During a 6 month internship at Intel, I learn a lot about the semiconductor industry. How it is going through a time of turmoil, how Intel is reacting and why this means machine learning will be more important. I saw how everything from old-school CV algorithms to LLMs help to produce the world’s most valuable commodity — chips.
I want to share this experience with you.
1) “Intel is like a bakery”
is how my manager tried to summarise a process that I could never fully understand. They:
- Create recipes → design chips
- Bake bread → manufacture chips
But they do not build the machines to do this.
I saw some of these up close. The most impressive are the photolithography machines built by ASML. They use light waves to etch patterns a few atoms wide into silicon wafers. The shorter the wavelength the smaller you can make the transistors in a chip. This is the key driver of Moore’s law.
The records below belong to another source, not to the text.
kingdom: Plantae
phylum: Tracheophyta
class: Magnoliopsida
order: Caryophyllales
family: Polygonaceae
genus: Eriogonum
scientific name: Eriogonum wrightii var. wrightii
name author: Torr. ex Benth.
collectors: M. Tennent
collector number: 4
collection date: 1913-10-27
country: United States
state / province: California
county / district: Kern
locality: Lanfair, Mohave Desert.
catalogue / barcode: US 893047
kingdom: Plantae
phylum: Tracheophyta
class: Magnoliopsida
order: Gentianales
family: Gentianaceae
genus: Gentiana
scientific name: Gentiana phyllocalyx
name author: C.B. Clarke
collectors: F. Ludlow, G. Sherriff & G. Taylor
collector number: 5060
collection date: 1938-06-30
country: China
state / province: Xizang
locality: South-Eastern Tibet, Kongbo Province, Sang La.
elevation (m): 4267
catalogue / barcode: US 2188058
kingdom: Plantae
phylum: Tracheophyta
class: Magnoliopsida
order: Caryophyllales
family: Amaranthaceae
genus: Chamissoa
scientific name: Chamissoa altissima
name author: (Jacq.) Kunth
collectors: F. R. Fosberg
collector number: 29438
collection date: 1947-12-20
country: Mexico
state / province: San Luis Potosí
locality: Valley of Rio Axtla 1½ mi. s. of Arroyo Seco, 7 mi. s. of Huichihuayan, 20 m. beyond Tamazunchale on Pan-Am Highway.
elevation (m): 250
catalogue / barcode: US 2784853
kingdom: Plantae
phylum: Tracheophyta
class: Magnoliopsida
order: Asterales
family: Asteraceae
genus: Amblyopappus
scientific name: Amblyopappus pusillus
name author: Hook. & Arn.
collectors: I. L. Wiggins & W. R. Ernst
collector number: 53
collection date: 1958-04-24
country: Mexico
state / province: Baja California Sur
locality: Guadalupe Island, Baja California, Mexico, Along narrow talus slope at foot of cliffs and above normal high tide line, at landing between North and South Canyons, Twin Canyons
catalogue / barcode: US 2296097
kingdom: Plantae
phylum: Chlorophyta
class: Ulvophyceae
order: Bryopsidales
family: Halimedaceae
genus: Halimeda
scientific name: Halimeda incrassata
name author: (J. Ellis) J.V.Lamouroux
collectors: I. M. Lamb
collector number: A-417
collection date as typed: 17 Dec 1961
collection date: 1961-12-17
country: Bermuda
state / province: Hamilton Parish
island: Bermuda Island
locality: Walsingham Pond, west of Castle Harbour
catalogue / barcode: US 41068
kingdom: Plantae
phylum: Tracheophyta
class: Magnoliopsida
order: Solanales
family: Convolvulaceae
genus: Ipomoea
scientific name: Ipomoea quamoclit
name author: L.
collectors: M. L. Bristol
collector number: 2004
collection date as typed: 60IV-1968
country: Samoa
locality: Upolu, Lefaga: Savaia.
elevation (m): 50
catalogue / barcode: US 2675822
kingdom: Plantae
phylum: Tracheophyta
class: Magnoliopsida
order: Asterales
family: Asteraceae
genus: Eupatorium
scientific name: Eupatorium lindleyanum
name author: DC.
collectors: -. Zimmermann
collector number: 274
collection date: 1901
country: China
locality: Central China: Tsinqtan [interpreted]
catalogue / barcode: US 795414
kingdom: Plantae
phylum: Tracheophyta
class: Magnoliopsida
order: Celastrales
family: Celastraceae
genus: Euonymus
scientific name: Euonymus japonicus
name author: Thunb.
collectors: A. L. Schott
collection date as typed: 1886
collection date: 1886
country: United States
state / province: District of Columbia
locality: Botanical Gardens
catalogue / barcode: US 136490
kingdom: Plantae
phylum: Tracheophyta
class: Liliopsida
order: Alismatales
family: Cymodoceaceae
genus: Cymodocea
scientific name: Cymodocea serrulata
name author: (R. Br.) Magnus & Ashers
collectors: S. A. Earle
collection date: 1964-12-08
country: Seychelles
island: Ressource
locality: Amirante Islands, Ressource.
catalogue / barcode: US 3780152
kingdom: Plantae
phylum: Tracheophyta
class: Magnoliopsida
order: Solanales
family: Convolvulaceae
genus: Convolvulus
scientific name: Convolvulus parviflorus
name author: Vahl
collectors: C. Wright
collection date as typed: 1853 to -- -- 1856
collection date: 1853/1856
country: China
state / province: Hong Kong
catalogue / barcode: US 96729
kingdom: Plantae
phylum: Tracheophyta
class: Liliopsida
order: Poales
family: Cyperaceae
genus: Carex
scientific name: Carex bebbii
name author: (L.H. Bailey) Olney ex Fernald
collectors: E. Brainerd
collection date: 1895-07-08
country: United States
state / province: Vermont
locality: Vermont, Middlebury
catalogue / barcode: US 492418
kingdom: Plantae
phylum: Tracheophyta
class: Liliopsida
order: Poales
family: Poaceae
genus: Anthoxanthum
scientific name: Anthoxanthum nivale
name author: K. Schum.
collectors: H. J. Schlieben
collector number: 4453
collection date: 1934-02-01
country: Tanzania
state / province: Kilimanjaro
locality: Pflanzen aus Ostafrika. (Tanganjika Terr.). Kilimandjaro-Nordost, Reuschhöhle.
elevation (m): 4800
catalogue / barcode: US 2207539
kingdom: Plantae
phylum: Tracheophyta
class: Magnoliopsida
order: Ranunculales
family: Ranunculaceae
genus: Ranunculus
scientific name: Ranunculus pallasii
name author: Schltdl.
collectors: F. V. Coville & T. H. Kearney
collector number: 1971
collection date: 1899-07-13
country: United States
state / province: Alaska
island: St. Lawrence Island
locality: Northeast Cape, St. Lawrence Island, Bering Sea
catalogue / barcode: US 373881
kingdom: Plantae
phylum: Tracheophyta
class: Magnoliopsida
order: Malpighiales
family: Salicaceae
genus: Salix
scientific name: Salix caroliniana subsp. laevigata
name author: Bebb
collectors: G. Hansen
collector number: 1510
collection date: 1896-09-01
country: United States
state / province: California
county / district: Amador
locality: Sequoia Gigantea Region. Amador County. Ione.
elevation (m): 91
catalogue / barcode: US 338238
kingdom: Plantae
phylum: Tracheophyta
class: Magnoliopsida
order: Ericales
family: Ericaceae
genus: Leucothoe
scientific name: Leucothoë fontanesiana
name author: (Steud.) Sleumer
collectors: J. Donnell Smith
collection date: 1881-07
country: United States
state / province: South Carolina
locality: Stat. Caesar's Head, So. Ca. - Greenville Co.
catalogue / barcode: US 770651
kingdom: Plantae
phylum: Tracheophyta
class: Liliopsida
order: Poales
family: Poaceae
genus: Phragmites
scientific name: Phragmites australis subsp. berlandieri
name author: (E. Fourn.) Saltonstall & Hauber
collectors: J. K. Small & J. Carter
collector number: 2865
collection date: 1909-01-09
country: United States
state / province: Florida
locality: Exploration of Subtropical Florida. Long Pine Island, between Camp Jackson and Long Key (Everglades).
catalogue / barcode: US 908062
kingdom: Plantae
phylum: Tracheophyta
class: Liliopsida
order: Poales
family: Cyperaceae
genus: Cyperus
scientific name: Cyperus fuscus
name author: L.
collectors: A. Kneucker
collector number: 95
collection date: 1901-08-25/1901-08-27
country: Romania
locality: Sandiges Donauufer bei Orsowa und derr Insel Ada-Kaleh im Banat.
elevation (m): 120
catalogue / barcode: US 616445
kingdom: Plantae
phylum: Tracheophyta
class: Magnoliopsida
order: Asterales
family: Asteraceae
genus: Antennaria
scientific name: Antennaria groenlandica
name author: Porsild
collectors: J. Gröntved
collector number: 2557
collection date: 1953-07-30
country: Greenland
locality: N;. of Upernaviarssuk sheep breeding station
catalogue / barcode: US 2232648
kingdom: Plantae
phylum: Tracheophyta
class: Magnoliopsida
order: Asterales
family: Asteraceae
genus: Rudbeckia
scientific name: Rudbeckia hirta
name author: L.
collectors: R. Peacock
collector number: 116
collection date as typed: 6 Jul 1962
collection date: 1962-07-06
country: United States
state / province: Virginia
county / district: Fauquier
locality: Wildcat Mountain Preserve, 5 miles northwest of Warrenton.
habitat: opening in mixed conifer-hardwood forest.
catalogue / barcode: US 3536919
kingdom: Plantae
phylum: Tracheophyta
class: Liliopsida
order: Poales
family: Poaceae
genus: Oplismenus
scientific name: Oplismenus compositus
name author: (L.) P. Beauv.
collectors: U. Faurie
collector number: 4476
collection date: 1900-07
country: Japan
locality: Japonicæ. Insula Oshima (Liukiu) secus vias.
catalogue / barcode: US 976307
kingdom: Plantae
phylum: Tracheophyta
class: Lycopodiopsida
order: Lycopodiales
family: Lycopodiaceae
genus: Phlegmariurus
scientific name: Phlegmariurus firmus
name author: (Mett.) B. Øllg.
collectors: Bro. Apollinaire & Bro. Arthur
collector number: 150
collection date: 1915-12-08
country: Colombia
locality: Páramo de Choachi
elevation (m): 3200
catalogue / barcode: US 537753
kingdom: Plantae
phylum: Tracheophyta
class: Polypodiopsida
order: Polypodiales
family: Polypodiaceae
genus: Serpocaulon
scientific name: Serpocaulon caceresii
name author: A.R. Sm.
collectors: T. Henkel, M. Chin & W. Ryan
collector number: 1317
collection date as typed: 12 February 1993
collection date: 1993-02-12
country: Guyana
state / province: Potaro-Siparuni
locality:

… to make EUV lithography possible, we needed to engineer a way to create such light within a system. So, we developed a radically new approach to generating light for lithography. — AMSL
The most advanced machine produces extreme ultraviolet (EUV) light. This is done by shooting laser pulses at droplets of tin to produce plasma. To produce enough, 50000 droplets are hit per second. The machine I was looking at took over 17 years and $6 billion to create.
So yeah, like a bakery … with some very expensive ovens!